Document Classification

Modified on Mon, 19 Jun 2023

Once the document is uploaded to the Extract folder, the document editor dashboard will display the different statuses of the documents at the top and present different cards showing the available document models.

The existing document models would be displayed as cards such as invoices, bills of Lading, Bank statements, etc. You can create various document models based on your document to be extracted.

If the system is unable to identify the model for a newly uploaded document, it will be displayed as an Unknown Document Model, and you will need to classify it accordingly.
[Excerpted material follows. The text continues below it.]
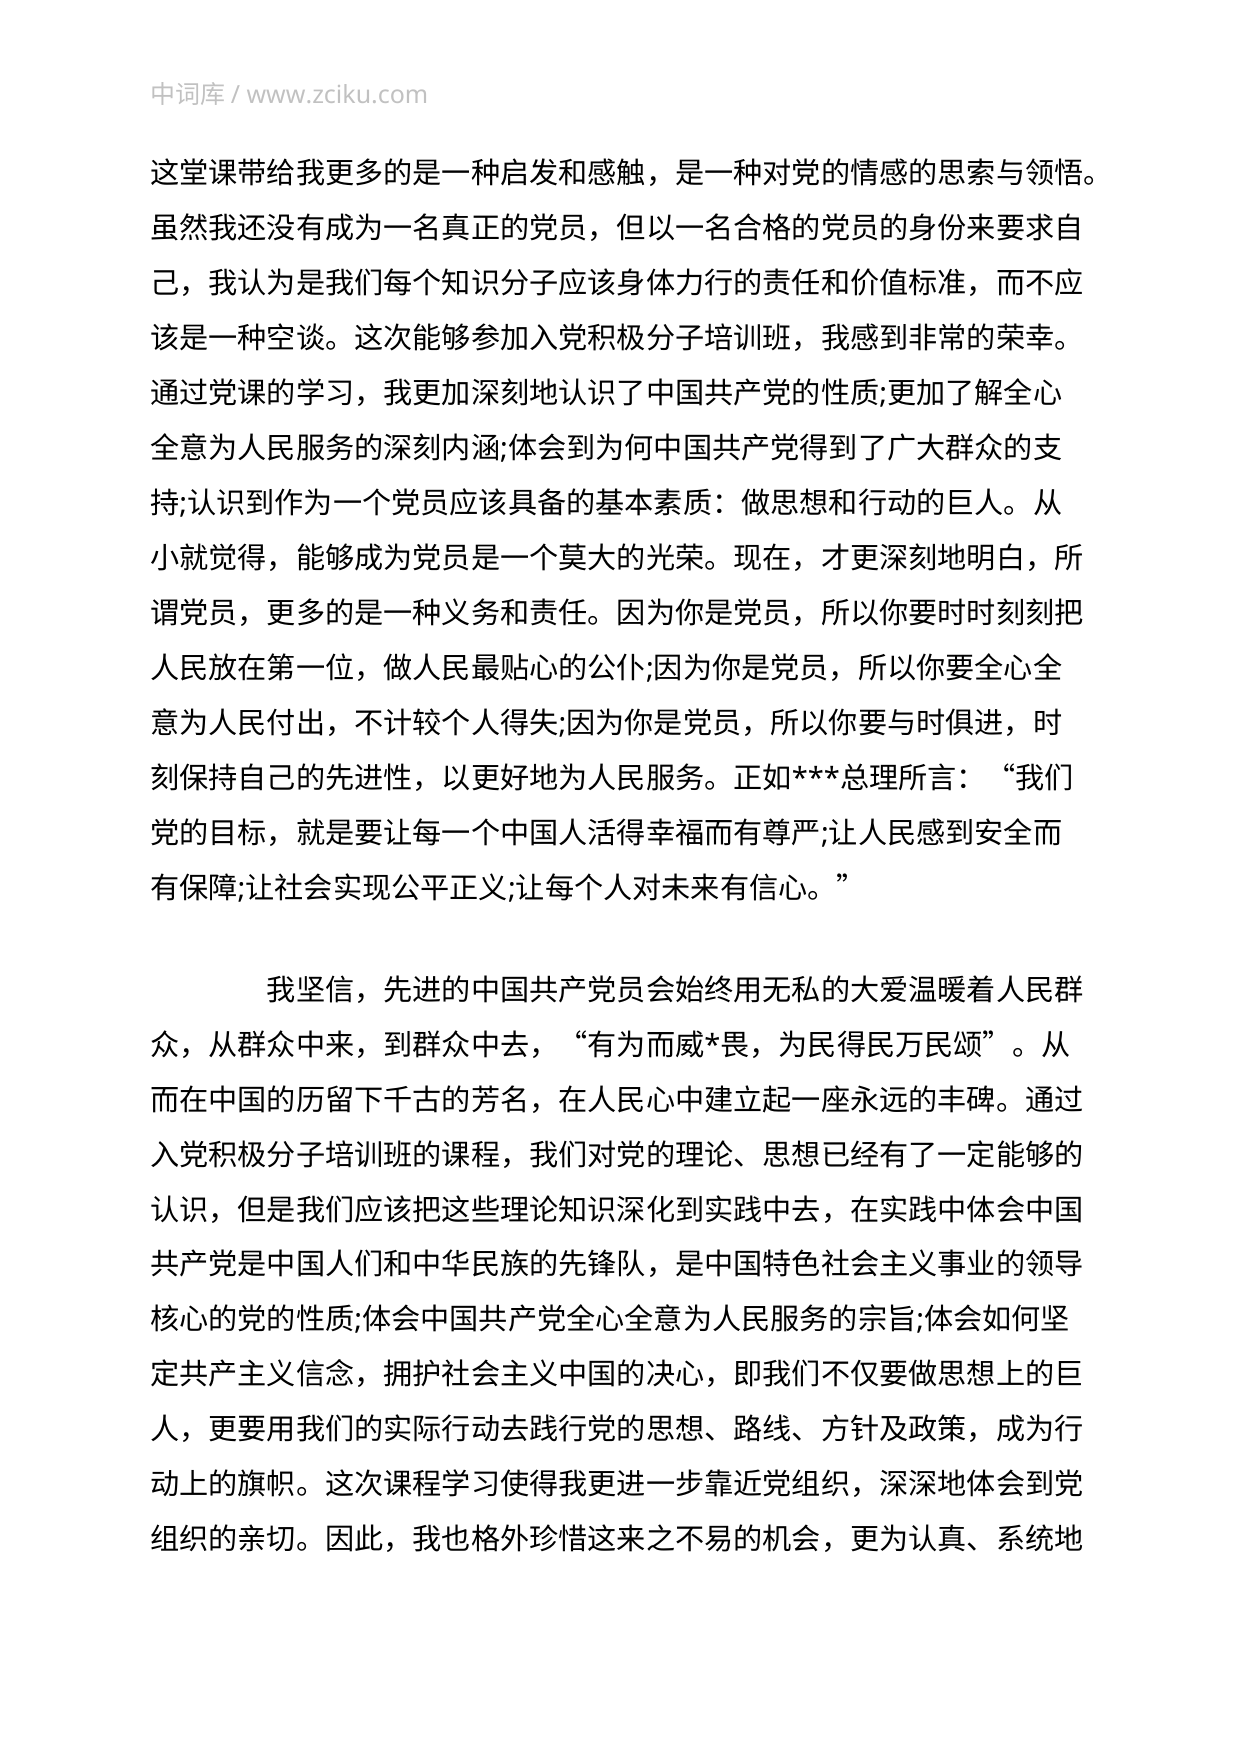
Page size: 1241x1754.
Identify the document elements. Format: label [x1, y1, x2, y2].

  1. Click on the document to open a screen where you can classify it.
  2. Choose an existing document model from the drop-down if it has already been created, or create a new document model by giving it a name and selecting the required Business object and attributes to store the document fields.
  3. The document definition screen will then open, allowing you to define the type of data extraction, mark the split identifier, or use the ML model.
  4. Click the Finish Definition button.

Now the document definition is completed and you can start training the documents.

Type of Data Extraction

  • Unstructured documents: These are documents that lack a predefined format or organization, making it difficult to extract specific information automatically.  
  • Semi-structured document: Documents with some level of organization or structure but containing unformatted or variable data. They may have fixed fields and free-form text, allowing for partial automated data extraction, such as invoices with additional elements like images and checkboxes.

Page Splitting

To handle long documents with multiple records, you can enable page splitting during the document model definition. Simply mark the attribute, such as invoice ID, as the split identifier to split the document into individual records.

E.g.

For a document containing 1000 invoices, and each invoice has a unique invoice number. During the document model configuration, you mark the invoice number as the split identifier. As a result, the system intelligently splits the document into individual records based on the invoice number. This allows you to store and manage each invoice separately within the provided Business object.

ML Models

In the Document Editor, you have the option to utilize machine learning (ML) models for data extraction. Choose between default ML predictions, where the system automatically predicts and extracts data, or predefined models with higher accuracy. Simply select the desired ML model option during the document definition.

E.g.

In an invoice document where the invoice number can be accurately extracted using a predefined model with 95% accuracy. You select this predefined model to ensure precise data extraction for the invoice number field. However, there might be instances where an unpredictable or unknown field appears, such as a "Special Discount" field that varies from invoice to invoice. In this scenario, you can rely on the default ML model for data extraction.